Problem description ▸ How many lines of the data contain the string "FACE", matching case? Reply with the number only.

Excerpted data ▸
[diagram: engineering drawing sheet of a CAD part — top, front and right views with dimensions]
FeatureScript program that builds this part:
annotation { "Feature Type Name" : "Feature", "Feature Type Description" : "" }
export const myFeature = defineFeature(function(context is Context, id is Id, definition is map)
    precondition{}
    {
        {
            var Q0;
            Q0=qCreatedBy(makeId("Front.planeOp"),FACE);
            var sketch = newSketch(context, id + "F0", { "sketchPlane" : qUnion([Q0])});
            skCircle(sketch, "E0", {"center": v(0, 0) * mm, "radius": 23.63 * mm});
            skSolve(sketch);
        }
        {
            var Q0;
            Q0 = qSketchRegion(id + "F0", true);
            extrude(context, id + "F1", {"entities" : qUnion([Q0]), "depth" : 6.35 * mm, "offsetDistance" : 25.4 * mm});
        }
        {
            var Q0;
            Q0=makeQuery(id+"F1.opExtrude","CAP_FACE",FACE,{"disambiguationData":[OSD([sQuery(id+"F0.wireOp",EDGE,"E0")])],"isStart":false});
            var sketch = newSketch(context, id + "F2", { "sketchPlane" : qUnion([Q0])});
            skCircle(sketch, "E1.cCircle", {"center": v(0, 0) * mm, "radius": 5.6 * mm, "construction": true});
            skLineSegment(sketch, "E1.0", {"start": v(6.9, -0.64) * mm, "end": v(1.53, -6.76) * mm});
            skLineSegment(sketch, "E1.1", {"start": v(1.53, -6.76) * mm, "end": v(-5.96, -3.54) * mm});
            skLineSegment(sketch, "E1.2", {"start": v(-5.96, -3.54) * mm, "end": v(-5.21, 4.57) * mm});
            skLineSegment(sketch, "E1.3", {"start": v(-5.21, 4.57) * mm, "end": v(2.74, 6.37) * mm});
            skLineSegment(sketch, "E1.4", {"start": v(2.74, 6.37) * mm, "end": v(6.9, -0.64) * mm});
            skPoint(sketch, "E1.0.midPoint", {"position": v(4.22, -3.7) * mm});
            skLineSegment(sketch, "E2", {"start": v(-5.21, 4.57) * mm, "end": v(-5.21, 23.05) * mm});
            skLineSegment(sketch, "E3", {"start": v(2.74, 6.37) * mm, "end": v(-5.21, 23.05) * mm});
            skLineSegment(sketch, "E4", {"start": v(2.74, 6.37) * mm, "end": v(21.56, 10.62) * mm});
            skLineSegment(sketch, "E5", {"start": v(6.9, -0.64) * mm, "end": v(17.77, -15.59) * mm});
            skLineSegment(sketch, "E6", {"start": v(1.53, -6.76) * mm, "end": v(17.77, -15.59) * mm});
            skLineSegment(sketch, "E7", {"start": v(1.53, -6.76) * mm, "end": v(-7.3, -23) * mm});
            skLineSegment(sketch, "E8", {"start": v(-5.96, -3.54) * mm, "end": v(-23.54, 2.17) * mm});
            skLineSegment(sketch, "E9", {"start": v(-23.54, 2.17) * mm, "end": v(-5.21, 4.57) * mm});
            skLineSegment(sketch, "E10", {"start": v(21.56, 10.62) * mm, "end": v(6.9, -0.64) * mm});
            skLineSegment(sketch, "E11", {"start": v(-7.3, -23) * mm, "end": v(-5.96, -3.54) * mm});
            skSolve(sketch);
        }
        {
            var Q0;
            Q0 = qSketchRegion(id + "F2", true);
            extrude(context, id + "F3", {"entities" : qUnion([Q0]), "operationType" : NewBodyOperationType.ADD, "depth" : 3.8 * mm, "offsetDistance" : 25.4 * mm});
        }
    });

Exercise response ▸ 2